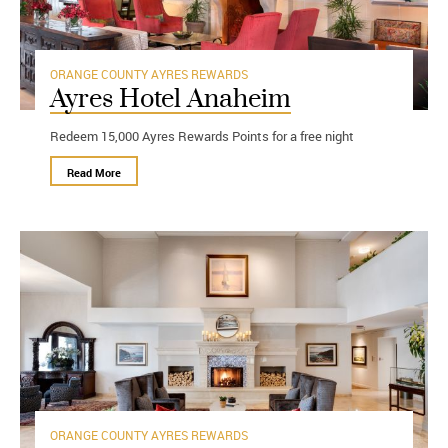
ORANGE COUNTY
AYRES REWARDS
Ayres Hotel Anaheim
Redeem 15,000 Ayres Rewards Points for a free night
Read More
ORANGE COUNTY
AYRES REWARDS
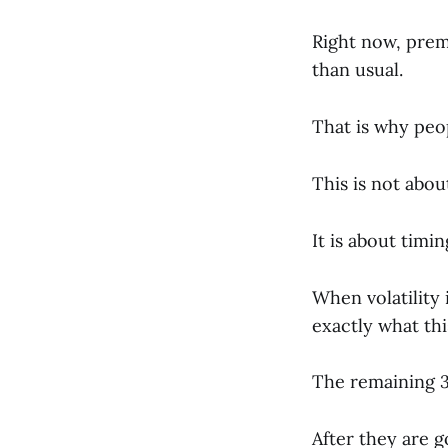
Right now, prem
than usual.
That is why peo
This is not abou
It is about timin
When volatility 
exactly what this
The remaining 3 
After they are g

◆ ◆ ◆

> **AIM OF THE EXERCISE**
Could you write out exactly the lines from the line containing "Redeem 15,000 Ayres" to the end of the material, and nothing else? No pictures belong in the copy.

> **RESULT OF THE EXERCISE**
Redeem 15,000 Ayres Rewards Points for a free night
Read More
ORANGE COUNTY
AYRES REWARDS
Right now, prem
than usual.
That is why peo
This is not abou
It is about timin
When volatility 
exactly what this
The remaining 3 
After they are g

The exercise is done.